Google's Gemini API offers the most aggressive pricing in the market, particularly for high-volume workloads. Gemini 2.0 Flash-Lite at $0.10/$0.40 per million tokens is the cheapest production-grade model from any major provider. The Flash variant at $0.30/$2.50 balances cost and capability for standard production use cases.
Gemini's headline differentiator is its 1 million token context window on Flash and Pro models — 5× Claude, 8× GPT-4o. This matters for legal document review, code repository analysis, and long research synthesis where competitors require chunking or retrieval pipelines. Gemini 2.5 Pro at $1.25–$2.50/$10.00–$15.00 handles the demanding end.
Context caching on Gemini saves up to 90% on cached tokens. Batch processing offers 50% off. Free tier available for development with rate limits via ai.google.dev.
Source: ai.google.dev/gemini-api/docs/pricing · Gemini API pricing docs, accessed May 9, 2026.
Cost Optimization Strategies
| Strategy | Typical Savings | Best For | Provider Support |
|---|---|---|---|
| Batch API | 50% off standard | Embeddings, classification, bulk processing | OpenAI, Anthropic, Google |
| Prompt caching | ~80-90% on cached tokens | Apps with large static system prompts | Anthropic (native), OpenAI (cached input) |
| Model tiering | 60-90% vs. flagship | Routing simple queries to cheaper models | All providers |
| Context caching | Up to 90% | Repeat long-context calls | Google Gemini |
| Free tier (dev) | 100% up to rate limits | Development, prototyping | Google (Gemini API), OpenAI (trial) |
A common cost optimization pattern: route classification and extraction tasks to Gemini Flash-Lite ($0.10/M), send medium-complexity completions to Claude Haiku or GPT-4o, and reserve Claude Sonnet or Opus for high-stakes reasoning tasks. Well-implemented model routing cuts API spend 60–80% vs. sending everything to a flagship model. The tradeoff is latency uniformity and prompt engineering overhead per tier.

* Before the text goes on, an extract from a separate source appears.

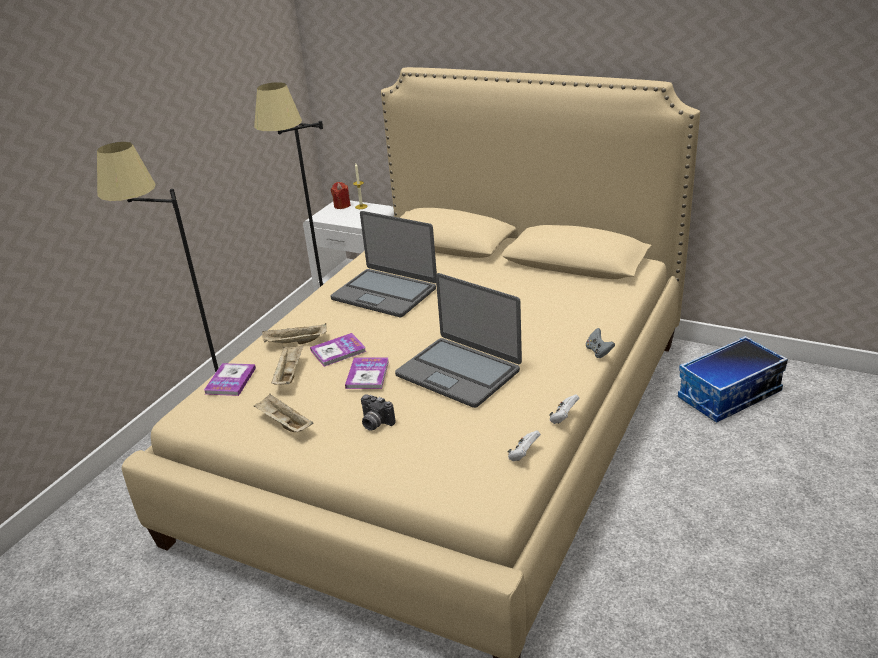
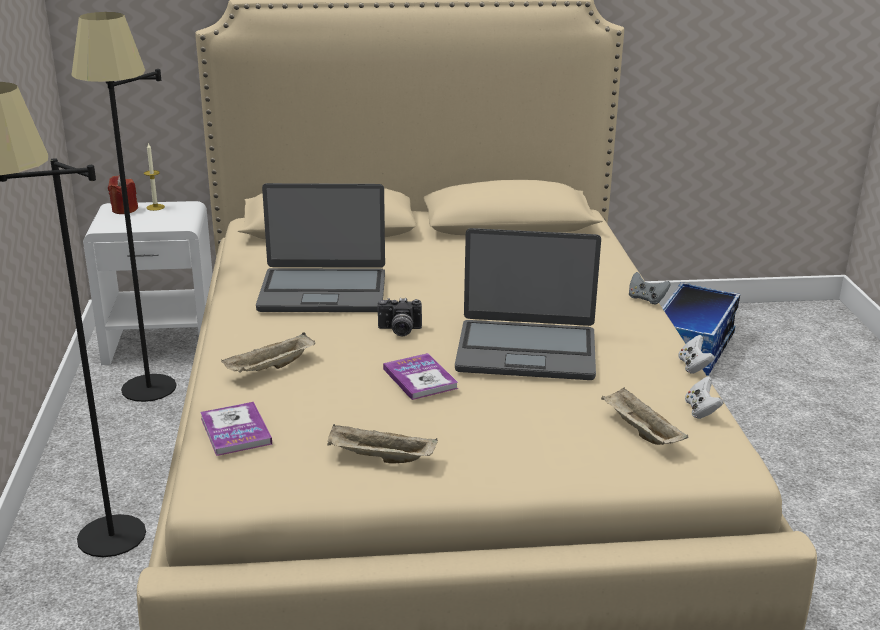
camera: 35 degrees left, 5 degrees down
(289, 374) = (314, 402): beige tray -> beige tray (640, 431)
(338, 351) = (348, 363): book -> none
(375, 423) = (496, 426): camera -> camera (399, 331)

How to Choose: Decision Framework
| Your Use Case | Recommended Model | Why |
|---|---|---|
| High-volume classification / extraction | Gemini 2.0 Flash-Lite | Lowest cost ($0.10/M in), 1M context, batch 50% off |
| Production chat / RAG application | Gemini 2.0 Flash or Claude Haiku 4.5 | Balance of cost and quality; both under $5/M output |
| Code generation / analysis | Claude Sonnet 4.6 | Best coding benchmarks; 200K context for large repos |
| STEM reasoning / math / logic | OpenAI o3 | Specialized reasoning model; $2/$8 per million tokens |
| Long document processing (100K+ tokens) | Gemini 2.5 Pro | 1M token context window; no chunking required |
| Multi-step agentic workflows | Claude Opus 4.6 | Best tool use and extended reasoning; 200K context |
| Embeddings at scale | OpenAI text-embedding-3-small | $0.02/M tokens; widest ecosystem support |
Pricing History Note
AI API prices have fallen dramatically since 2023. GPT-3.5-turbo in early 2023 cost ~$2.00/M input tokens; models of equivalent quality today cost $0.10–$0.30/M. The trend is continued price compression driven by hardware efficiency gains and competition. Expect the pricing table above to shift within 60–90 days of publication.
This page is updated monthly. Check the "Last verified" date in the header before using these figures for production budgeting. For real-time pricing, use the official links for each provider cited above.